**DESCRIPTION OF THE TASK**
Find all lines with the word "label" in the material, then copy them.

**INFORMATION**
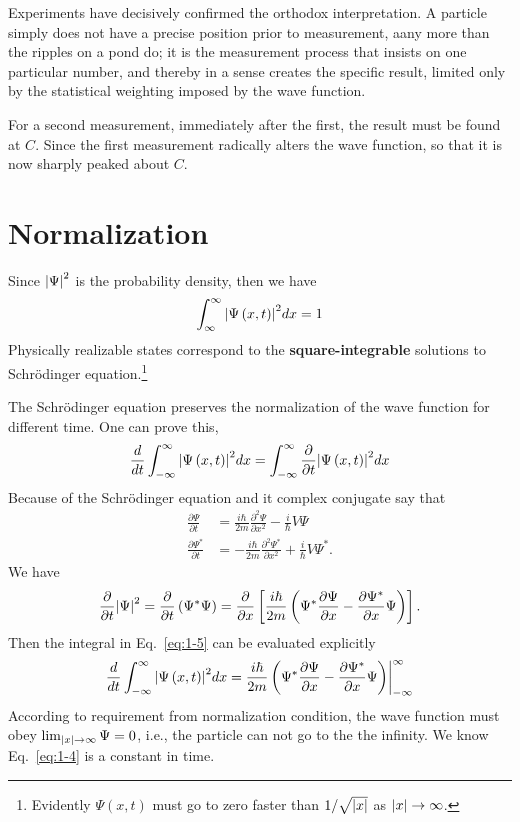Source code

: Experiments have decisively confirmed the orthodox interpretation.
A particle simply does not have a precise position prior to measurement, aany more than the ripples on a pond do; it is the measurement process that insists on one particular number, and thereby in a sense creates the specific result, limited only by the statistical weighting imposed by the wave function.

For a second measurement, immediately after the first, the result must be found at $C$.
Since the first measurement radically alters the wave function, so that it is now sharply peaked about $C$.

\section{Normalization}
Since $\abs{\Psi}^{2}$ is the probability density, then we have
\begin{equation}
  \label{eq:1-4}
  \int_{\infty}^{\infty} \abs{\Psi \left(x,t\right)}^{2}dx = 1
\end{equation}
Physically realizable states correspond to the \textbf{square-integrable} solutions to Schr\"odinger equation.\footnote{Evidently $\Psi \left( x,t \right)$ must go to zero faster than $1/\sqrt{\abs{x}}$ as $\abs{x}\to \infty$.}

The Schr\"odinger equation preserves the normalization of the wave function for different time.
One can prove this,
\begin{equation}
  \label{eq:1-5}
 \frac{d}{dt} \int_{-\infty}^{\infty} \abs{\Psi \left( x,t \right)}^{2} dx = \int_{-\infty}^{\infty} \frac{\partial}{\partial t} \abs{\Psi \left( x,t \right) }^{2} dx
\end{equation}
Because of the Schr\"odinger equation and it complex conjugate say that
\begin{align}
  \label{eq:1-6}
  \frac{\partial \Psi}{\partial t} &=  \frac{i\hbar}{2m} \frac{\partial^{2} \Psi}{\partial x^{2}} - \frac{i}{\hbar} V \Psi \\
  \label{eq:1-7}
  \frac{\partial \Psi^{*}}{\partial t} &=  -\frac{i\hbar}{2m} \frac{\partial^{2} \Psi^{*}}{\partial x^{2}} + \frac{i}{\hbar} V \Psi^{*}.
\end{align}
We have
\begin{equation}
\label{eq:1-8}
\frac{\partial}{\partial t} \abs{\Psi}^{2} = \frac{\partial}{\partial t} \left( \Psi^{*} \Psi \right) = \frac{\partial}{\partial x} \left[ \frac{i\hbar}{2m} \left( \Psi^{*} \frac{\partial \Psi}{\partial x} - \frac{\partial \Psi^{*}}{\partial x} \Psi\right) \right].
\end{equation}
Then the integral in Eq.~\eqref{eq:1-5} can be evaluated explicitly
\begin{equation}
  \label{eq:1-9}
   \frac{d}{dt} \int_{-\infty}^{\infty} \abs{\Psi \left( x,t \right)}^{2} dx = \frac{i \hbar}{2m} \left( \Psi^{*} \frac{\partial \Psi}{\partial x} - \frac{\partial \Psi^{*}}{\partial x} \Psi \right) \biggr\rvert^{\infty}_{-\infty}
\end{equation}
According to requirement from normalization condition, the wave function must obey $\lim_{\abs{x}\to \infty} \Psi = 0$, i.e., the particle can not go to the the infinity.
We know Eq.~\eqref{eq:1-4} is a constant in time.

**RESPONSE**
  \label{eq:1-4}
  \label{eq:1-5}
  \label{eq:1-6}
  \label{eq:1-7}
\label{eq:1-8}
  \label{eq:1-9}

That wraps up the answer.